[Dataset entries]
------------------------------------------------

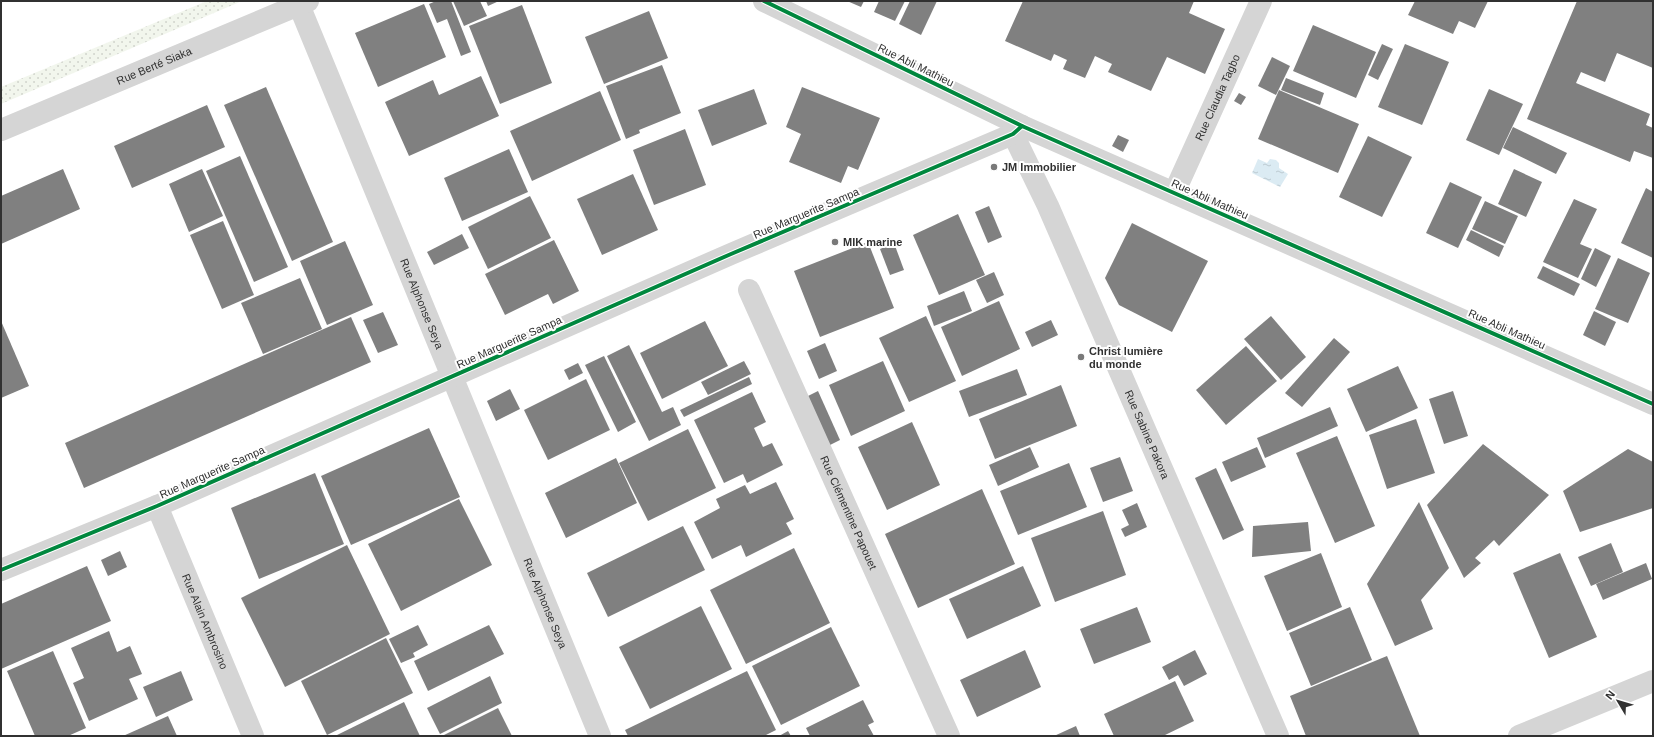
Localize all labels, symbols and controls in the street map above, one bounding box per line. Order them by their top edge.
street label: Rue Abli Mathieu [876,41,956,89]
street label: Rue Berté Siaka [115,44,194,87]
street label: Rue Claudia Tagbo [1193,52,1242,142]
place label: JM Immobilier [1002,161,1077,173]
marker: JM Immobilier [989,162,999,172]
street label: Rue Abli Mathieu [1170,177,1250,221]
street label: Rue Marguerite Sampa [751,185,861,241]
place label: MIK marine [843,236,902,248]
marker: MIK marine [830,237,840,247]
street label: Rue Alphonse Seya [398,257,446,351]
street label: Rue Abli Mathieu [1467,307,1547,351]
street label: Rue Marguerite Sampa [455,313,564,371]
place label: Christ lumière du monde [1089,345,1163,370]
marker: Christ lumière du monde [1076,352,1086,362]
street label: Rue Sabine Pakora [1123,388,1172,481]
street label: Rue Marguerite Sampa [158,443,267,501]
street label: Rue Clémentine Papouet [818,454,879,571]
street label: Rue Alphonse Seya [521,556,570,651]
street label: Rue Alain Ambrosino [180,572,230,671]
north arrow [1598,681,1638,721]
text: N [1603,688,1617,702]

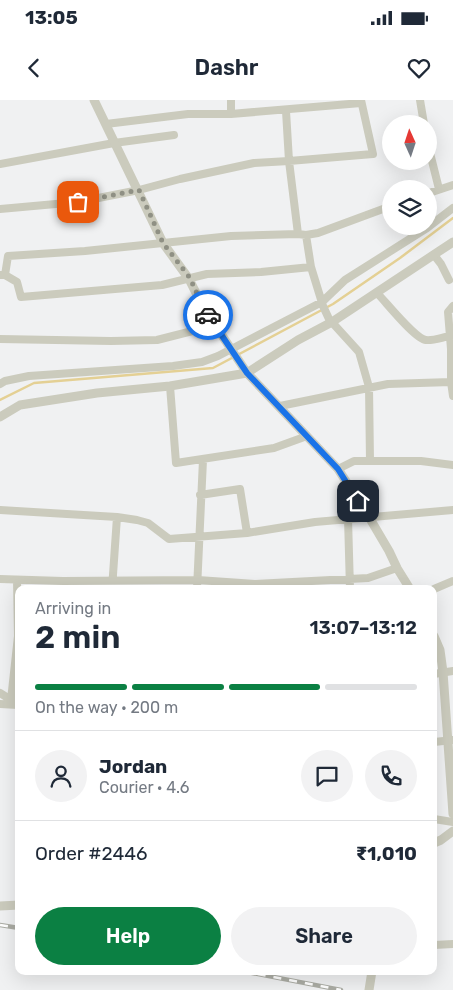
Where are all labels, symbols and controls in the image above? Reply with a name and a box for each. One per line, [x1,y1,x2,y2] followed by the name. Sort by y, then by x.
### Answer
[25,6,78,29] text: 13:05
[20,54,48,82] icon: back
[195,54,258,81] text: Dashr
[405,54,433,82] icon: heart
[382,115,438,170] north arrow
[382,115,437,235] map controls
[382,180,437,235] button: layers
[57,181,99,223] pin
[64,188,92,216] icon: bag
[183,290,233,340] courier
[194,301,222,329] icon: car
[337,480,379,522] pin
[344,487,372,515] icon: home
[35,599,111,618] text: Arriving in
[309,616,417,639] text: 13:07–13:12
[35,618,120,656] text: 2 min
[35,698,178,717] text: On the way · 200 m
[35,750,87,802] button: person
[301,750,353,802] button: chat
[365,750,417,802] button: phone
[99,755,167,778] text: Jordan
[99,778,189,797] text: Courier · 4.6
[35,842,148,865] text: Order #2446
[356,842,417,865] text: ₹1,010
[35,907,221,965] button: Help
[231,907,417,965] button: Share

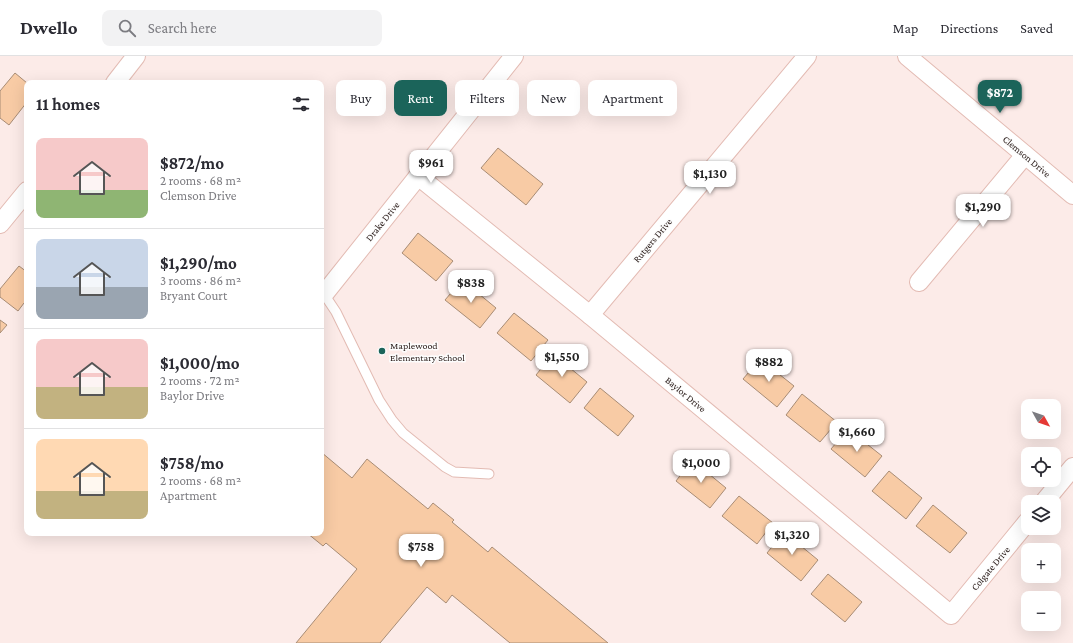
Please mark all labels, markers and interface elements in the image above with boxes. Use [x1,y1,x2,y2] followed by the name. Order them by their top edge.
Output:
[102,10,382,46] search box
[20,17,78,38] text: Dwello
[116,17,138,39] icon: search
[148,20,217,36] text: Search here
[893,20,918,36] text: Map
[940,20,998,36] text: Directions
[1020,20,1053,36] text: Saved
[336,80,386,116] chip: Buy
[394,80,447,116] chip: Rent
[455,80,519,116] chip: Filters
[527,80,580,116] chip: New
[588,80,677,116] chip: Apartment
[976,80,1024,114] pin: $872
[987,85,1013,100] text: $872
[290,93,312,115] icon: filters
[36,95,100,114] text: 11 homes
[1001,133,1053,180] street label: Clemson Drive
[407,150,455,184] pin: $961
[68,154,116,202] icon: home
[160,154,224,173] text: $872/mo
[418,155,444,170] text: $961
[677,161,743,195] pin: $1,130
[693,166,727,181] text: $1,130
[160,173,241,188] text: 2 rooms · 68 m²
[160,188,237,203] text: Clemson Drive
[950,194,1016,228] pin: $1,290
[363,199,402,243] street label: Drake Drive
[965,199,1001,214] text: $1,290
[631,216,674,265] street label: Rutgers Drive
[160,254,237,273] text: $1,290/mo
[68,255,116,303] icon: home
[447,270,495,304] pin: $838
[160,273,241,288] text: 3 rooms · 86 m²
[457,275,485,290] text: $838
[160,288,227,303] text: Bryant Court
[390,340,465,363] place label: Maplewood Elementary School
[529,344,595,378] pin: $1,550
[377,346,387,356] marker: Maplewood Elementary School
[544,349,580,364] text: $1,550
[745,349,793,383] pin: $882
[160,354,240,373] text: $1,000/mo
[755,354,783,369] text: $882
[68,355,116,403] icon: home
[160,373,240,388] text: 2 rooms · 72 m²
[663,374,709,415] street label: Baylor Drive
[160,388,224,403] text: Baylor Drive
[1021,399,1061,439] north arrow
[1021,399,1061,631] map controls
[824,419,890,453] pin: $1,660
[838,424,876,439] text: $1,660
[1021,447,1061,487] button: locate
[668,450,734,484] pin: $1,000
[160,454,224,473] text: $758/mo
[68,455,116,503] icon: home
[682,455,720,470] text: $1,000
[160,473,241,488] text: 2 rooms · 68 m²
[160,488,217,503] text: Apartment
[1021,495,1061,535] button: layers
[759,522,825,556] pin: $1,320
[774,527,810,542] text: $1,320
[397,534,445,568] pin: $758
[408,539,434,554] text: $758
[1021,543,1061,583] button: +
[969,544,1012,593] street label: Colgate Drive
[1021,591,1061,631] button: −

------------------------------------------------

Exercise brief:
Supply the number of lines above that contain the word "labels", and nothing else.

Answer to the exercise:
3